=== Supplied data ===

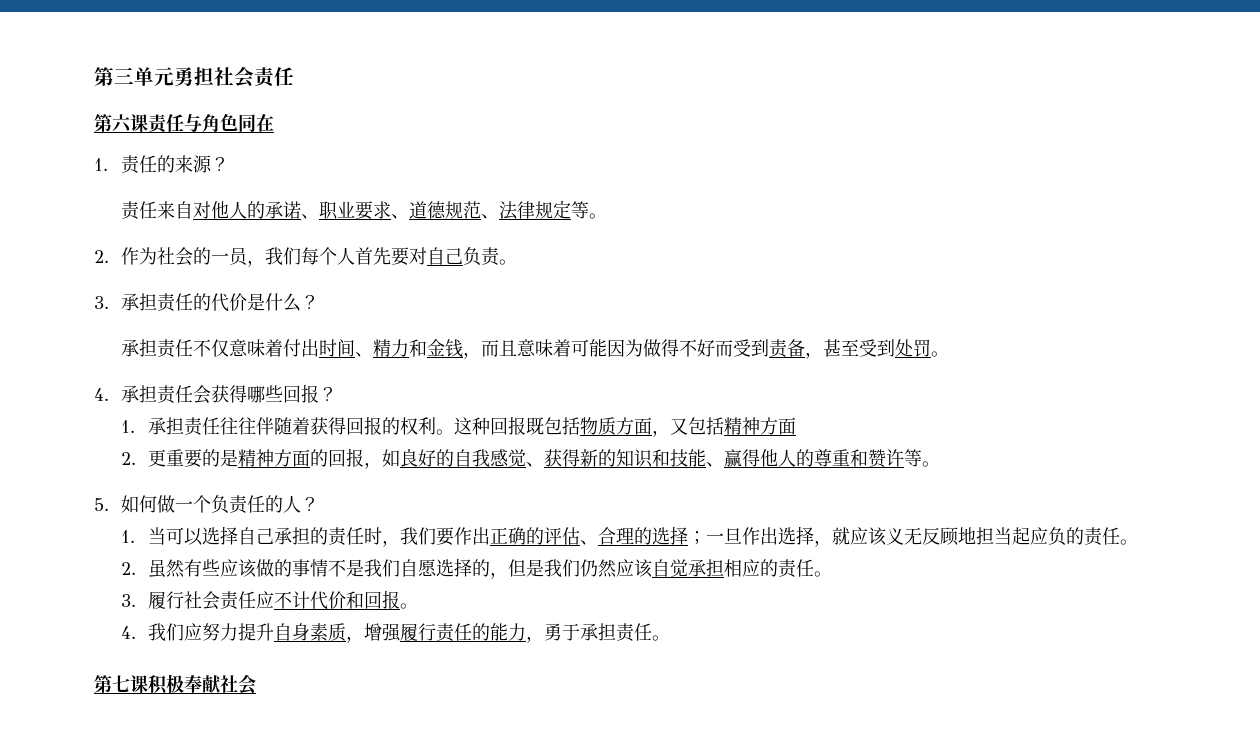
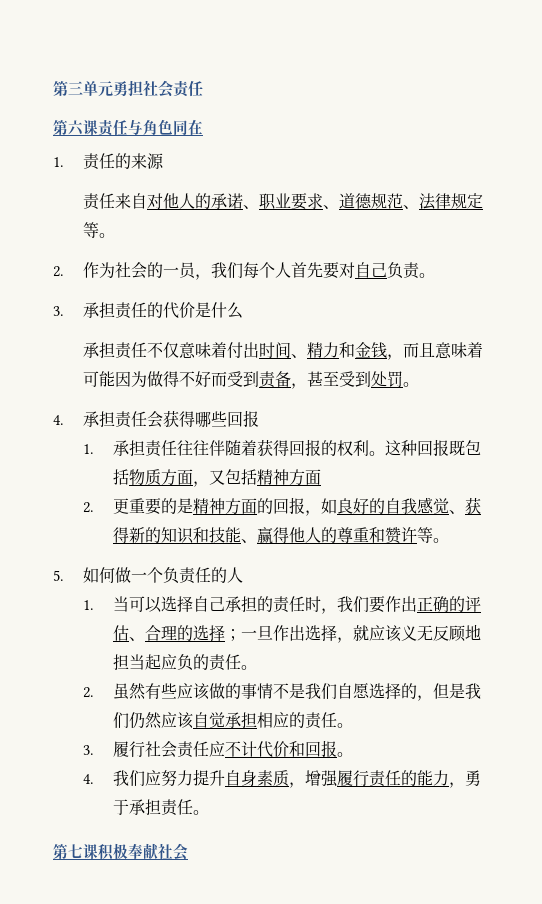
[210,157,229,171] ？ -> (165, 161) none
[300,295,319,309] ？ -> (244, 310) none
[318,387,337,401] ？ -> (260, 418) none
[300,497,319,511] ？ -> (244, 575) none

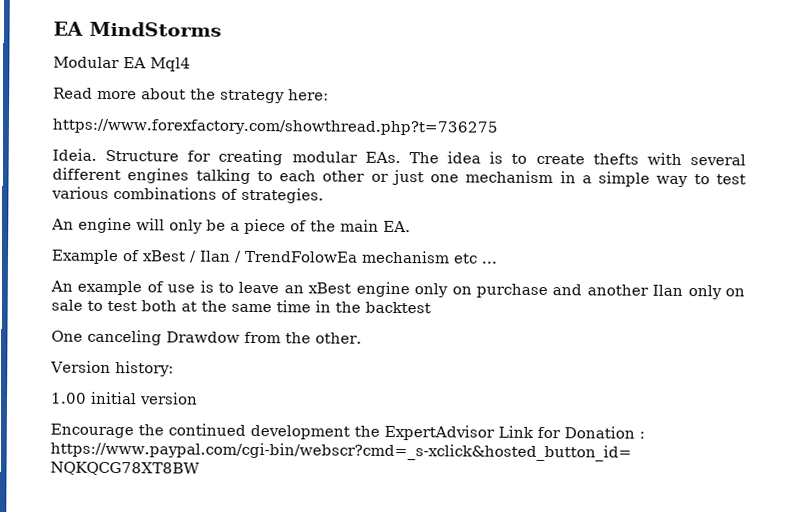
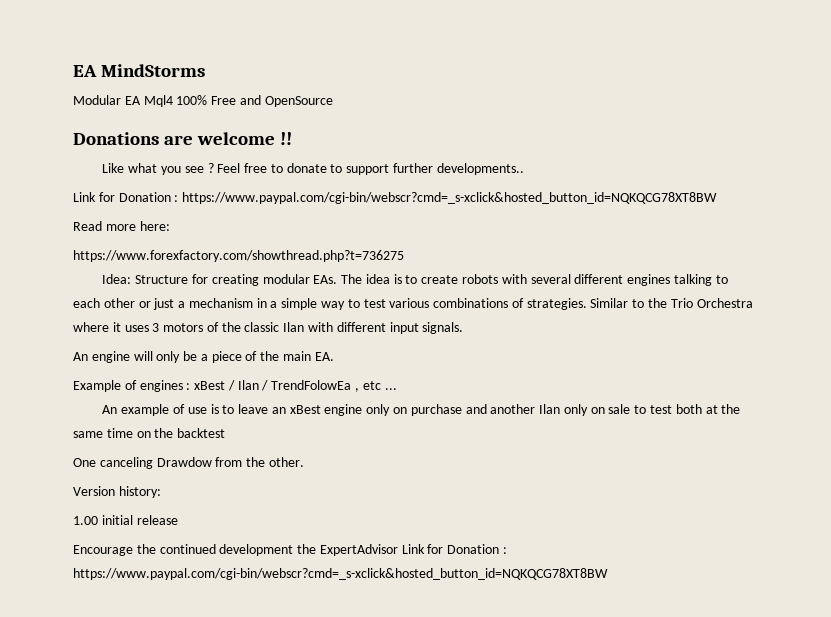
(191, 64) none -> [176,95,333,107] [73,132,293,145] [102,163,524,175] [73,192,718,204] 100% Free and OpenSource // Donations are welcome !! // Like what you see ? Feel free to donate to support further developments.. // Link for Donation : https://www.paypal.com/cgi-bin/webscr?cmd=_s-xclick&hosted_button_id=NQKQCG78XT8BW
[141,88,285,104] about the strategy -> (136, 227) none
[52,148,97,161] Ideia. -> [102,274,132,284] Idea:
[592,153,639,165] thefts -> [462,274,499,284] robots
[430,174,460,183] one -> [178,301,186,308] a
(324, 195) none -> [590,298,753,308] [73,322,464,334] Similar to the Trio Orchestra where it uses 3 motors of the classic Ilan with different input signals.
(140, 256) none -> [139,380,191,392] engines :
[361,250,450,264] mechanism -> [355,388,360,392] ,
[315,300,331,313] in -> [136,431,151,438] on
[139,392,198,405] version -> [136,515,178,525] release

=== Your goal ===
Word for word, retype the lines from the one containing "[315,300,331,313] in -> [136,431,151,438] on" through the final line of the data, including both ends and nothing more.

=== Output of the exercise ===
[315,300,331,313] in -> [136,431,151,438] on
[139,392,198,405] version -> [136,515,178,525] release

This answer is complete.